=== INPUT ROWS ===

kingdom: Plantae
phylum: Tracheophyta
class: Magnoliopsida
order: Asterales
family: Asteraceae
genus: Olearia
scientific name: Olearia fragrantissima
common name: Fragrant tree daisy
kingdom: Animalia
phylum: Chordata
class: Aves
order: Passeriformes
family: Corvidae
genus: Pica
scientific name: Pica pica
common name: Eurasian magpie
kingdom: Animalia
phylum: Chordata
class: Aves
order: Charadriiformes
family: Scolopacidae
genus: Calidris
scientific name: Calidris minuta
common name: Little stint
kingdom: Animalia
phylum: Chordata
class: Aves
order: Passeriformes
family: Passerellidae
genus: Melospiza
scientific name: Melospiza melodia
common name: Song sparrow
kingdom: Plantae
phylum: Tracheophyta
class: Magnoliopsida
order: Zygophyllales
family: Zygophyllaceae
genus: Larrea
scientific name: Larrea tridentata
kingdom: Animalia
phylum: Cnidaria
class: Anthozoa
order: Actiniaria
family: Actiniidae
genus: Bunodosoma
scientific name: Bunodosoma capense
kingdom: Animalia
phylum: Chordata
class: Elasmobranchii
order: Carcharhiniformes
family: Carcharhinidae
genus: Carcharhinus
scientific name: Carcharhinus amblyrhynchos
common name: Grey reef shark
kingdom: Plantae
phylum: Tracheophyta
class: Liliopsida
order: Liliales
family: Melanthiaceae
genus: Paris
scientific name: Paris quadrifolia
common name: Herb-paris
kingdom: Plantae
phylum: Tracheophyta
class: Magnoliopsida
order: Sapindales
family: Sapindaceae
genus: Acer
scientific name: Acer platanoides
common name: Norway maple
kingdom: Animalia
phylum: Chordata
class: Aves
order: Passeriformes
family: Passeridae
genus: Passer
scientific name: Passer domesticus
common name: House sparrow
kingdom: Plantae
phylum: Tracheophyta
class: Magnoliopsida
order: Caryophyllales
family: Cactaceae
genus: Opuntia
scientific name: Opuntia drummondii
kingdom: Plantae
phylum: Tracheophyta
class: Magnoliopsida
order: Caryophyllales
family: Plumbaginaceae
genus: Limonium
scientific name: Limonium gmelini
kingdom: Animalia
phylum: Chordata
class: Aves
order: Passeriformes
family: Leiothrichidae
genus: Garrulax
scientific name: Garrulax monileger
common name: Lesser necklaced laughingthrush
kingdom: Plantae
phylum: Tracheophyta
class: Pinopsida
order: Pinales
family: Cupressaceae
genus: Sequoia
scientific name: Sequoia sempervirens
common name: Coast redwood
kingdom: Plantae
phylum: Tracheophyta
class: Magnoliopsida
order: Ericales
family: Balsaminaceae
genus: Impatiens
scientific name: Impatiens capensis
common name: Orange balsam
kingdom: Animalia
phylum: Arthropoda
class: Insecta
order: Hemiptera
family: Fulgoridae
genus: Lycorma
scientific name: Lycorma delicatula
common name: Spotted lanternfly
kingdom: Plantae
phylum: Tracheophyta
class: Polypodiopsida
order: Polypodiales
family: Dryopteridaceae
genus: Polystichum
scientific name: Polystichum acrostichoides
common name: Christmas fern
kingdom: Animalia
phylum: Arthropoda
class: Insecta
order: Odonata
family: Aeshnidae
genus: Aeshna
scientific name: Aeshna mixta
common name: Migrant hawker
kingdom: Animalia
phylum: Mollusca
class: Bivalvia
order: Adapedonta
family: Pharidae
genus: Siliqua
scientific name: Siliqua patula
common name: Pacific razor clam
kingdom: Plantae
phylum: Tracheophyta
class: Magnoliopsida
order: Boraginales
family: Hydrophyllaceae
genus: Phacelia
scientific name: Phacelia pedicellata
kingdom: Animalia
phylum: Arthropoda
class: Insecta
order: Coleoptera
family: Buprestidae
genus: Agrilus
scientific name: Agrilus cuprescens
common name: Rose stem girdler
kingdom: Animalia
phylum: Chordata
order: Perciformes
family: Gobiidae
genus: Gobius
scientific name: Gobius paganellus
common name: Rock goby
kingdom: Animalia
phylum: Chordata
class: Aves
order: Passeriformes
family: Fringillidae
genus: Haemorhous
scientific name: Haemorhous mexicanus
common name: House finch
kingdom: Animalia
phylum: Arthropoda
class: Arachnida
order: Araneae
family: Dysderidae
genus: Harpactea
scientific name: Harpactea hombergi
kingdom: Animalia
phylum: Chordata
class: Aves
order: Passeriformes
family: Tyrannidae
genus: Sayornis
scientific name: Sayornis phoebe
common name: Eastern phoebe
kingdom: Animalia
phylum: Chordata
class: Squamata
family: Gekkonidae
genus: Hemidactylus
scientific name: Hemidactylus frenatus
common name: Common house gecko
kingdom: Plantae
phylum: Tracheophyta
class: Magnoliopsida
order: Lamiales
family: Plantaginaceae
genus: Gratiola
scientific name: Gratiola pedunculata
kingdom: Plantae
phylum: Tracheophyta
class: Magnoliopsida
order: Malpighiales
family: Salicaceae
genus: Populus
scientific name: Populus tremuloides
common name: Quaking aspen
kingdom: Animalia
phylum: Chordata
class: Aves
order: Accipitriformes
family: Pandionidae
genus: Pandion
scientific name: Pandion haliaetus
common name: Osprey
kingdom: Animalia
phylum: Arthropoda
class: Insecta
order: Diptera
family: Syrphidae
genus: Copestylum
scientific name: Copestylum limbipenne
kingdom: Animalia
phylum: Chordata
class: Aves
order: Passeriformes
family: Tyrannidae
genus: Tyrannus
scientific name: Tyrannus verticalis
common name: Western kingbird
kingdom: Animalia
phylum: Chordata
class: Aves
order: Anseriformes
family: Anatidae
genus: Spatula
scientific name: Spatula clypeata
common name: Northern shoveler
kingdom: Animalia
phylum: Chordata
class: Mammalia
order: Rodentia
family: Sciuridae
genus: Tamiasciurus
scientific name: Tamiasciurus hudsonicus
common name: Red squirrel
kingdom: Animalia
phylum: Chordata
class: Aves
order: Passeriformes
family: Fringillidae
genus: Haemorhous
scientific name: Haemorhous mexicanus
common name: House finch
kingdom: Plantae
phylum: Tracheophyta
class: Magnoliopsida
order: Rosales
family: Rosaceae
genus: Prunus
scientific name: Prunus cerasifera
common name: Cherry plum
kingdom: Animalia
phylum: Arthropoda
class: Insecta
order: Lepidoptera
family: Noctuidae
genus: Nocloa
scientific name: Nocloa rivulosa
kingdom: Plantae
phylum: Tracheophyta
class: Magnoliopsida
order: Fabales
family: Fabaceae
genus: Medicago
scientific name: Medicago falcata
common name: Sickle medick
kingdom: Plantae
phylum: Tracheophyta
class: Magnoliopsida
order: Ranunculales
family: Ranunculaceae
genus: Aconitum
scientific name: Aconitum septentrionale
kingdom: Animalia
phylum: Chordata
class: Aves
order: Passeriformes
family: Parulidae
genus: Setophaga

===

* EXERCISE TASK
Can you copy every line of the rows above, character for character, from the first line to the last?

* FULL ANSWER
kingdom: Plantae
phylum: Tracheophyta
class: Magnoliopsida
order: Asterales
family: Asteraceae
genus: Olearia
scientific name: Olearia fragrantissima
common name: Fragrant tree daisy
kingdom: Animalia
phylum: Chordata
class: Aves
order: Passeriformes
family: Corvidae
genus: Pica
scientific name: Pica pica
common name: Eurasian magpie
kingdom: Animalia
phylum: Chordata
class: Aves
order: Charadriiformes
family: Scolopacidae
genus: Calidris
scientific name: Calidris minuta
common name: Little stint
kingdom: Animalia
phylum: Chordata
class: Aves
order: Passeriformes
family: Passerellidae
genus: Melospiza
scientific name: Melospiza melodia
common name: Song sparrow
kingdom: Plantae
phylum: Tracheophyta
class: Magnoliopsida
order: Zygophyllales
family: Zygophyllaceae
genus: Larrea
scientific name: Larrea tridentata
kingdom: Animalia
phylum: Cnidaria
class: Anthozoa
order: Actiniaria
family: Actiniidae
genus: Bunodosoma
scientific name: Bunodosoma capense
kingdom: Animalia
phylum: Chordata
class: Elasmobranchii
order: Carcharhiniformes
family: Carcharhinidae
genus: Carcharhinus
scientific name: Carcharhinus amblyrhynchos
common name: Grey reef shark
kingdom: Plantae
phylum: Tracheophyta
class: Liliopsida
order: Liliales
family: Melanthiaceae
genus: Paris
scientific name: Paris quadrifolia
common name: Herb-paris
kingdom: Plantae
phylum: Tracheophyta
class: Magnoliopsida
order: Sapindales
family: Sapindaceae
genus: Acer
scientific name: Acer platanoides
common name: Norway maple
kingdom: Animalia
phylum: Chordata
class: Aves
order: Passeriformes
family: Passeridae
genus: Passer
scientific name: Passer domesticus
common name: House sparrow
kingdom: Plantae
phylum: Tracheophyta
class: Magnoliopsida
order: Caryophyllales
family: Cactaceae
genus: Opuntia
scientific name: Opuntia drummondii
kingdom: Plantae
phylum: Tracheophyta
class: Magnoliopsida
order: Caryophyllales
family: Plumbaginaceae
genus: Limonium
scientific name: Limonium gmelini
kingdom: Animalia
phylum: Chordata
class: Aves
order: Passeriformes
family: Leiothrichidae
genus: Garrulax
scientific name: Garrulax monileger
common name: Lesser necklaced laughingthrush
kingdom: Plantae
phylum: Tracheophyta
class: Pinopsida
order: Pinales
family: Cupressaceae
genus: Sequoia
scientific name: Sequoia sempervirens
common name: Coast redwood
kingdom: Plantae
phylum: Tracheophyta
class: Magnoliopsida
order: Ericales
family: Balsaminaceae
genus: Impatiens
scientific name: Impatiens capensis
common name: Orange balsam
kingdom: Animalia
phylum: Arthropoda
class: Insecta
order: Hemiptera
family: Fulgoridae
genus: Lycorma
scientific name: Lycorma delicatula
common name: Spotted lanternfly
kingdom: Plantae
phylum: Tracheophyta
class: Polypodiopsida
order: Polypodiales
family: Dryopteridaceae
genus: Polystichum
scientific name: Polystichum acrostichoides
common name: Christmas fern
kingdom: Animalia
phylum: Arthropoda
class: Insecta
order: Odonata
family: Aeshnidae
genus: Aeshna
scientific name: Aeshna mixta
common name: Migrant hawker
kingdom: Animalia
phylum: Mollusca
class: Bivalvia
order: Adapedonta
family: Pharidae
genus: Siliqua
scientific name: Siliqua patula
common name: Pacific razor clam
kingdom: Plantae
phylum: Tracheophyta
class: Magnoliopsida
order: Boraginales
family: Hydrophyllaceae
genus: Phacelia
scientific name: Phacelia pedicellata
kingdom: Animalia
phylum: Arthropoda
class: Insecta
order: Coleoptera
family: Buprestidae
genus: Agrilus
scientific name: Agrilus cuprescens
common name: Rose stem girdler
kingdom: Animalia
phylum: Chordata
order: Perciformes
family: Gobiidae
genus: Gobius
scientific name: Gobius paganellus
common name: Rock goby
kingdom: Animalia
phylum: Chordata
class: Aves
order: Passeriformes
family: Fringillidae
genus: Haemorhous
scientific name: Haemorhous mexicanus
common name: House finch
kingdom: Animalia
phylum: Arthropoda
class: Arachnida
order: Araneae
family: Dysderidae
genus: Harpactea
scientific name: Harpactea hombergi
kingdom: Animalia
phylum: Chordata
class: Aves
order: Passeriformes
family: Tyrannidae
genus: Sayornis
scientific name: Sayornis phoebe
common name: Eastern phoebe
kingdom: Animalia
phylum: Chordata
class: Squamata
family: Gekkonidae
genus: Hemidactylus
scientific name: Hemidactylus frenatus
common name: Common house gecko
kingdom: Plantae
phylum: Tracheophyta
class: Magnoliopsida
order: Lamiales
family: Plantaginaceae
genus: Gratiola
scientific name: Gratiola pedunculata
kingdom: Plantae
phylum: Tracheophyta
class: Magnoliopsida
order: Malpighiales
family: Salicaceae
genus: Populus
scientific name: Populus tremuloides
common name: Quaking aspen
kingdom: Animalia
phylum: Chordata
class: Aves
order: Accipitriformes
family: Pandionidae
genus: Pandion
scientific name: Pandion haliaetus
common name: Osprey
kingdom: Animalia
phylum: Arthropoda
class: Insecta
order: Diptera
family: Syrphidae
genus: Copestylum
scientific name: Copestylum limbipenne
kingdom: Animalia
phylum: Chordata
class: Aves
order: Passeriformes
family: Tyrannidae
genus: Tyrannus
scientific name: Tyrannus verticalis
common name: Western kingbird
kingdom: Animalia
phylum: Chordata
class: Aves
order: Anseriformes
family: Anatidae
genus: Spatula
scientific name: Spatula clypeata
common name: Northern shoveler
kingdom: Animalia
phylum: Chordata
class: Mammalia
order: Rodentia
family: Sciuridae
genus: Tamiasciurus
scientific name: Tamiasciurus hudsonicus
common name: Red squirrel
kingdom: Animalia
phylum: Chordata
class: Aves
order: Passeriformes
family: Fringillidae
genus: Haemorhous
scientific name: Haemorhous mexicanus
common name: House finch
kingdom: Plantae
phylum: Tracheophyta
class: Magnoliopsida
order: Rosales
family: Rosaceae
genus: Prunus
scientific name: Prunus cerasifera
common name: Cherry plum
kingdom: Animalia
phylum: Arthropoda
class: Insecta
order: Lepidoptera
family: Noctuidae
genus: Nocloa
scientific name: Nocloa rivulosa
kingdom: Plantae
phylum: Tracheophyta
class: Magnoliopsida
order: Fabales
family: Fabaceae
genus: Medicago
scientific name: Medicago falcata
common name: Sickle medick
kingdom: Plantae
phylum: Tracheophyta
class: Magnoliopsida
order: Ranunculales
family: Ranunculaceae
genus: Aconitum
scientific name: Aconitum septentrionale
kingdom: Animalia
phylum: Chordata
class: Aves
order: Passeriformes
family: Parulidae
genus: Setophaga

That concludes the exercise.